Since the copy must hold text only, transcribe the data below exactly and omit the images.
-----
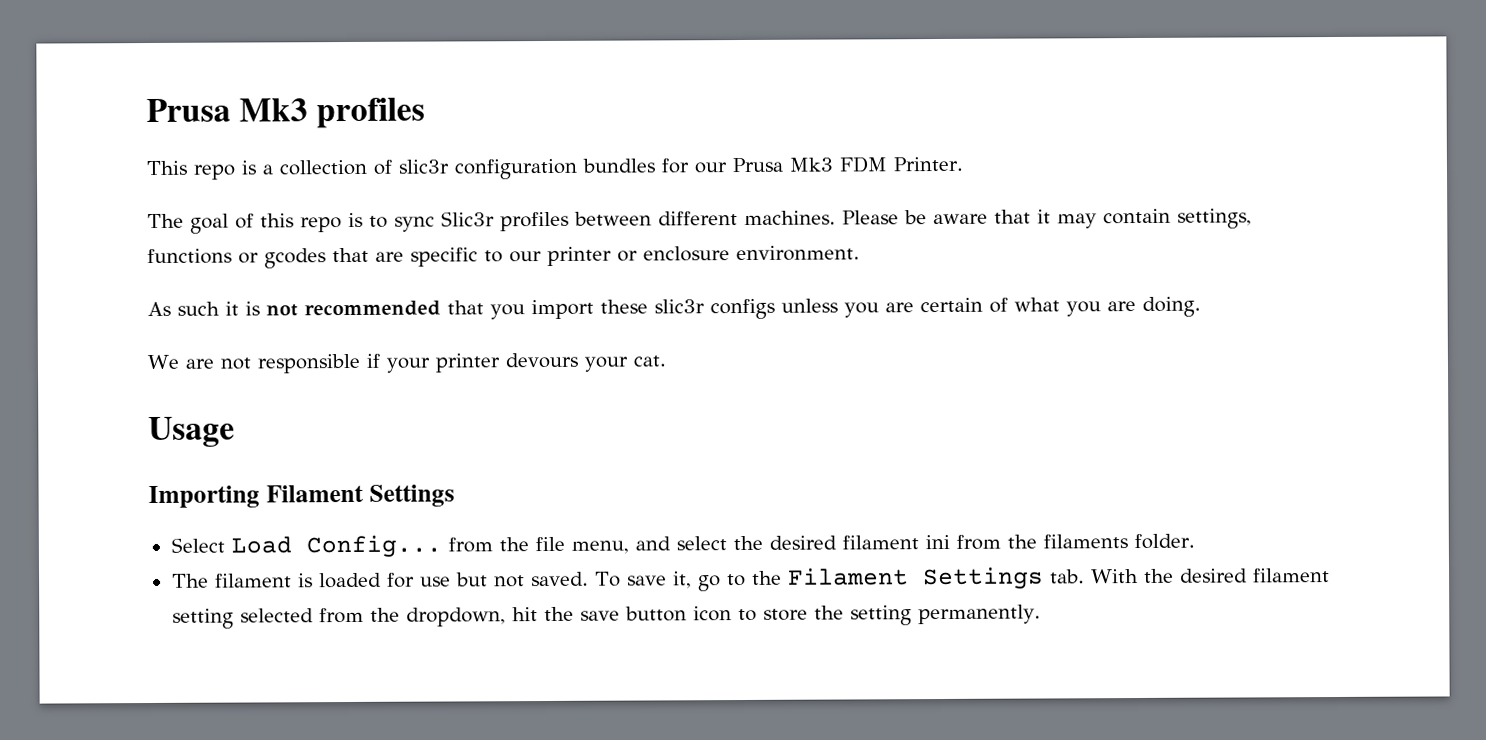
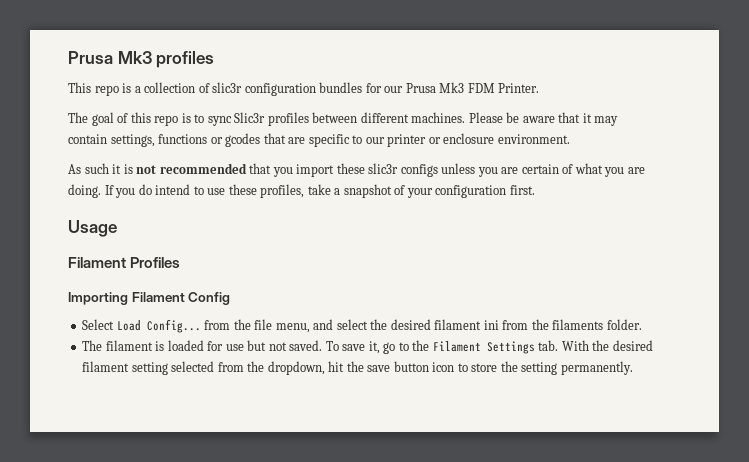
[147,352,666,374] // We are not responsible if your printer devours your cat. -> [104,184,535,198] If you do intend to use these profiles, take a snapshot of your configuration first.
(235, 432) none -> [68,257,181,268] // Filament Profiles
[368,484,455,507] Settings -> [188,292,231,305] Config

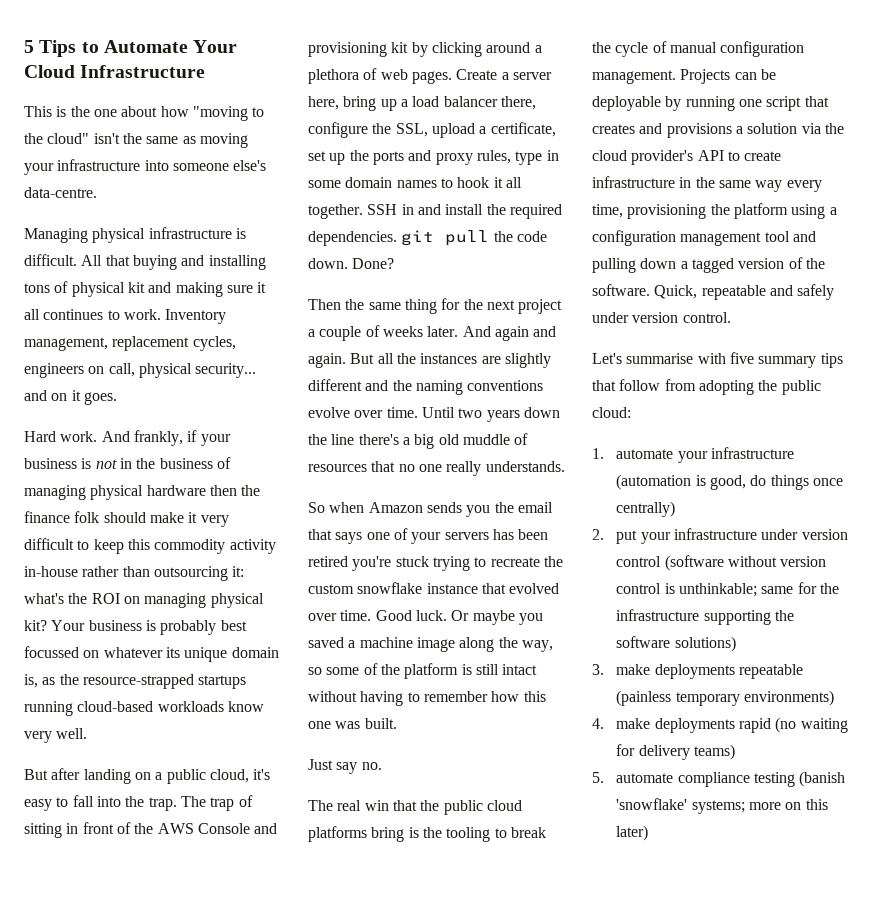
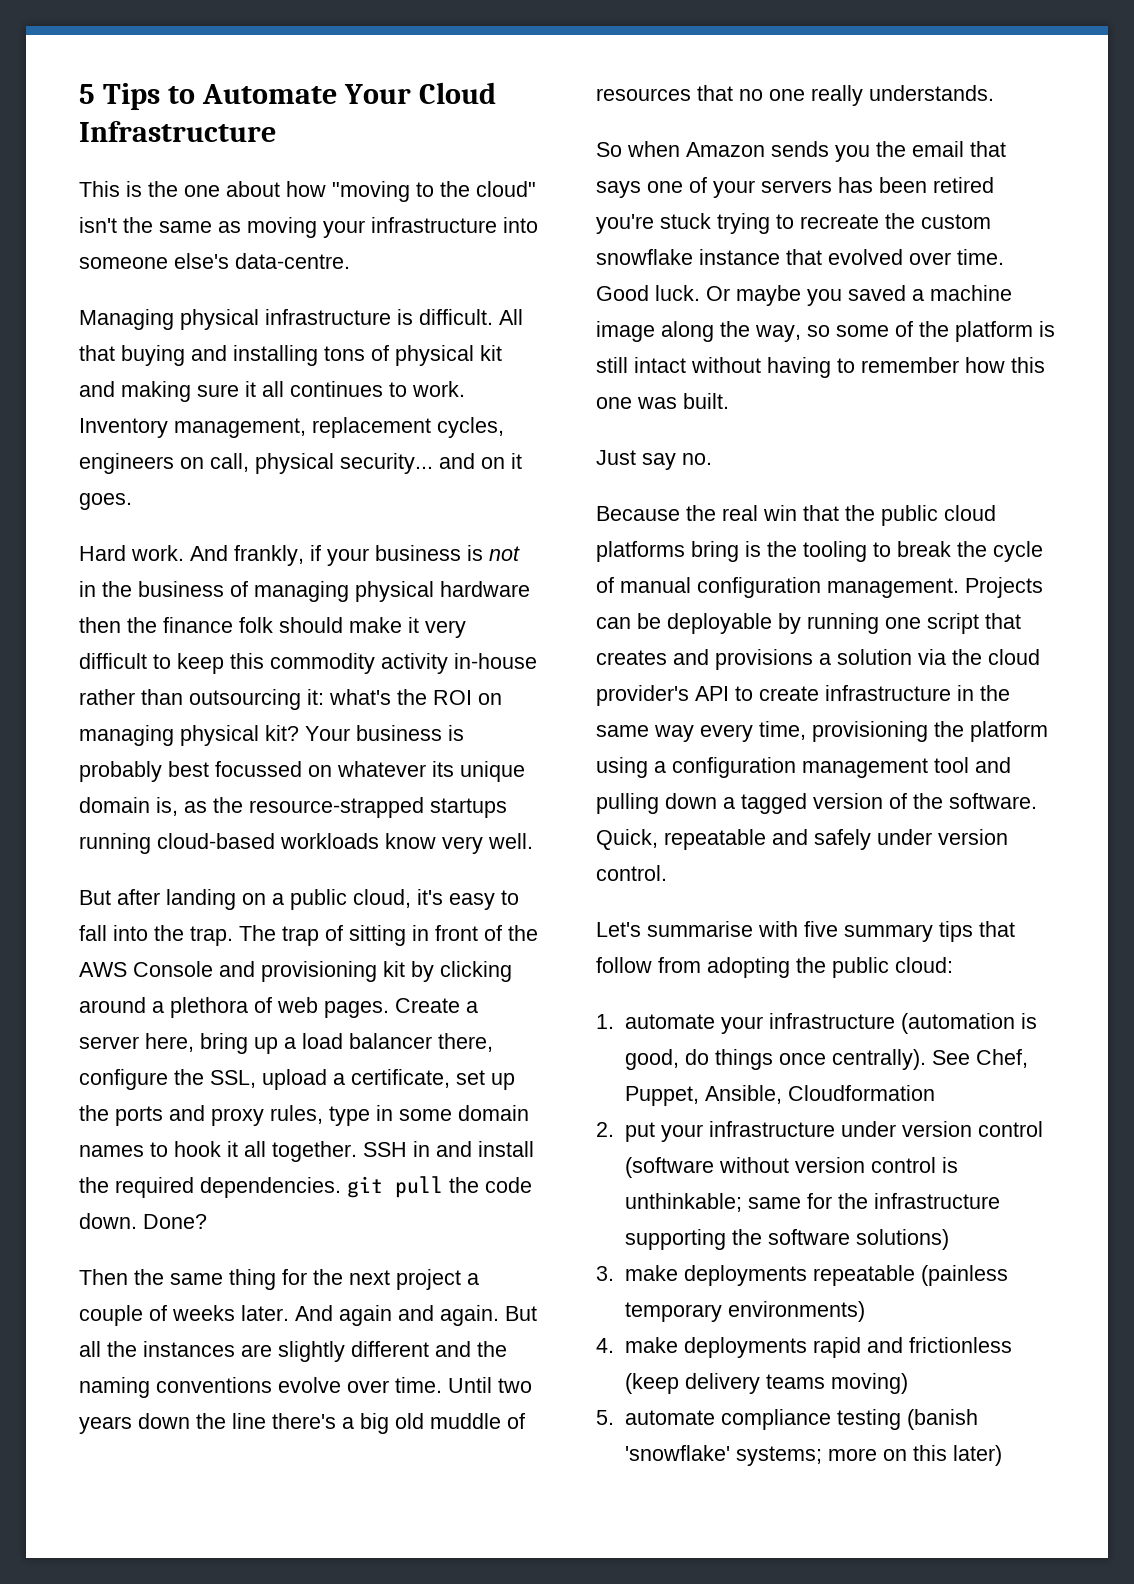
[308,800,333,811] The -> [596,505,716,521] Because the
[616,501,676,517] centrally) -> [832,1049,1029,1070] [625,1085,936,1106] centrally). See Chef, Puppet, Ansible, Cloudformation
[775,717,848,733] [616,744,735,760] (no waiting for delivery teams) -> [867,1337,1013,1353] [625,1373,909,1394] and frictionless (keep delivery teams moving)

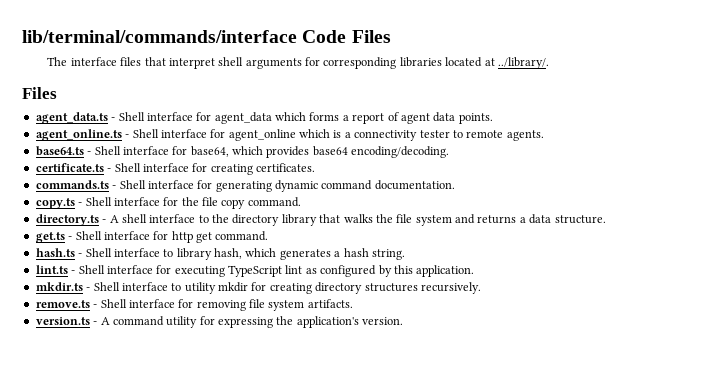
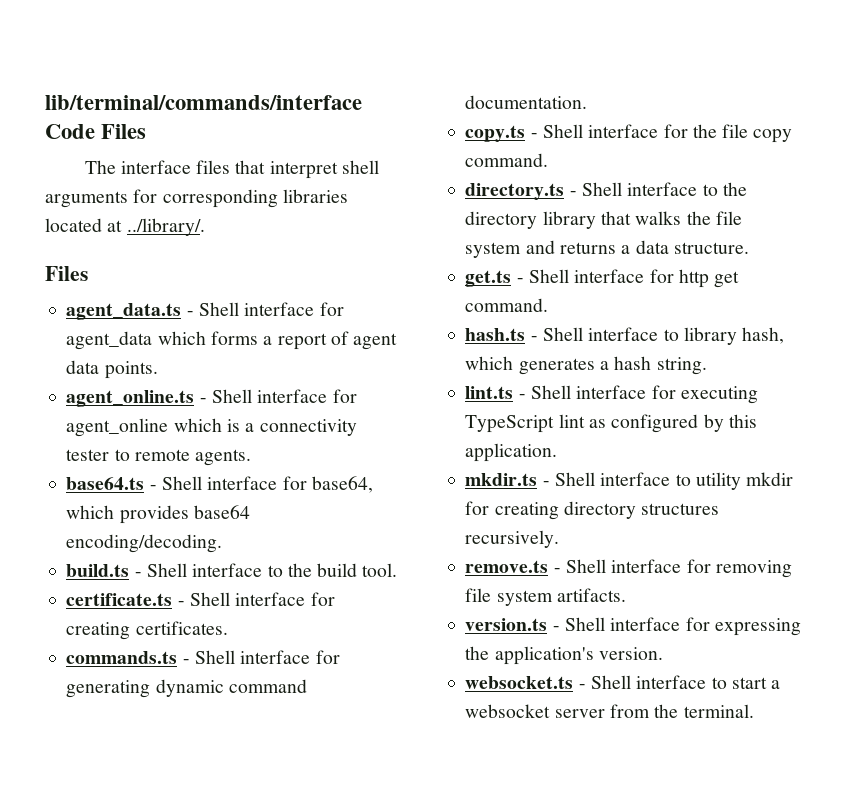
(450, 152) none -> [66,563,398,577] // build.ts - Shell interface to the build tool.
[109,214,147,223] A shell -> [581,182,622,196] Shell
[100,316,198,328] A command utility -> [564,617,681,631] Shell interface
(404, 321) none -> [465,675,781,689] [465,704,754,718] // websocket.ts - Shell interface to start a websocket server from the terminal.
-----
## RESULT OF THIS EXERCISE
[147,352,666,374] // We are not responsible if your printer devours your cat. -> [104,184,535,198] If you do intend to use these profiles, take a snapshot of your configuration first.
(235, 432) none -> [68,257,181,268] // Filament Profiles
[368,484,455,507] Settings -> [188,292,231,305] Config

[308,800,333,811] The -> [596,505,716,521] Because the
[616,501,676,517] centrally) -> [832,1049,1029,1070] [625,1085,936,1106] centrally). See Chef, Puppet, Ansible, Cloudformation
[775,717,848,733] [616,744,735,760] (no waiting for delivery teams) -> [867,1337,1013,1353] [625,1373,909,1394] and frictionless (keep delivery teams moving)

(450, 152) none -> [66,563,398,577] // build.ts - Shell interface to the build tool.
[109,214,147,223] A shell -> [581,182,622,196] Shell
[100,316,198,328] A command utility -> [564,617,681,631] Shell interface
(404, 321) none -> [465,675,781,689] [465,704,754,718] // websocket.ts - Shell interface to start a websocket server from the terminal.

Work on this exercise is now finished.